Work task
Where a line below holds the string "right", copy that line.

[Data excerpts]
==========
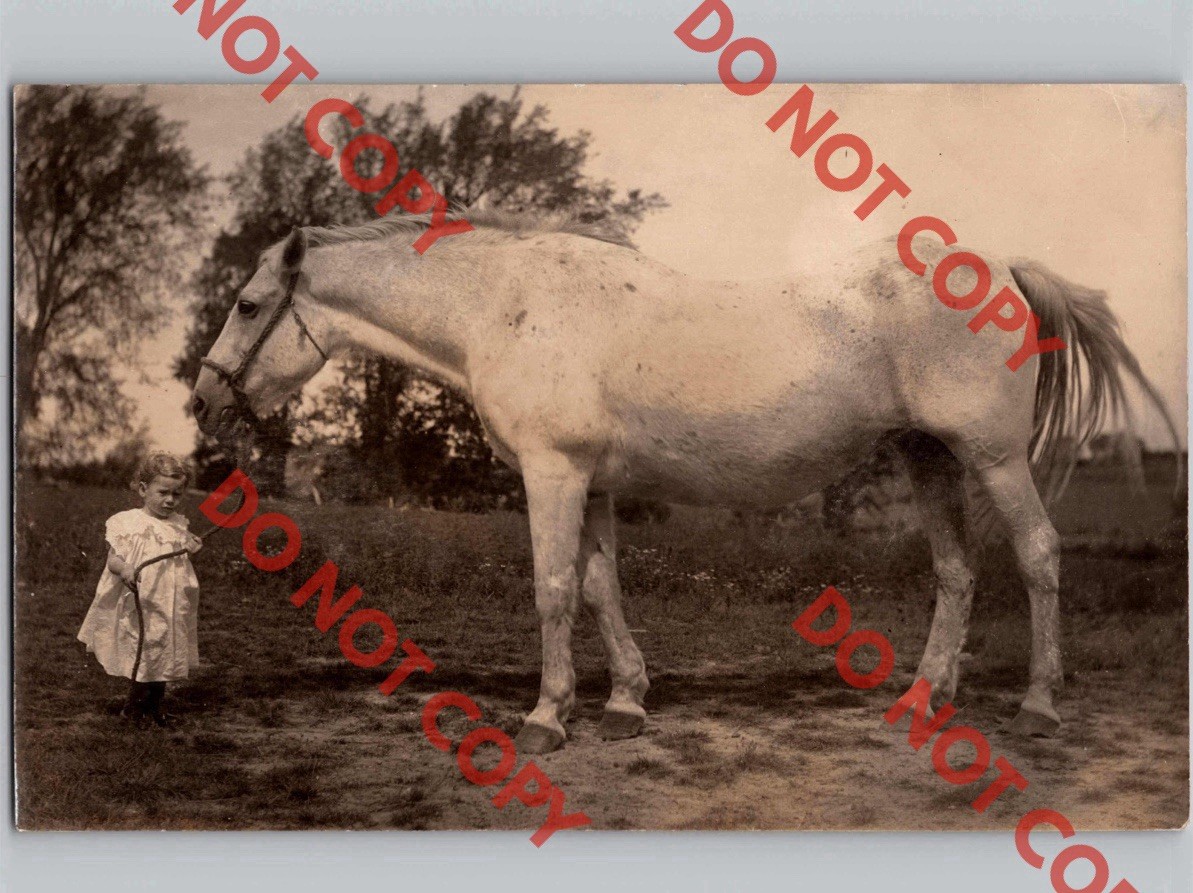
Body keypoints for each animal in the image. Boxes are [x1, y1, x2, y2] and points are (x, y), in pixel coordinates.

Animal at [190, 209, 1179, 754]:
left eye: (247, 304)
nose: (201, 399)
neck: (508, 306)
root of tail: (1002, 264)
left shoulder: (553, 476)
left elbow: (553, 590)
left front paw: (546, 718)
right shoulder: (590, 484)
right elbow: (600, 587)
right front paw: (624, 701)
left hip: (992, 458)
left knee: (1039, 554)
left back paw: (1040, 703)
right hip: (927, 455)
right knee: (956, 574)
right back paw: (920, 698)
==========
Written solution
right shoulder: (590, 484)
right elbow: (600, 587)
right front paw: (624, 701)
right hip: (927, 455)
right knee: (956, 574)
right back paw: (920, 698)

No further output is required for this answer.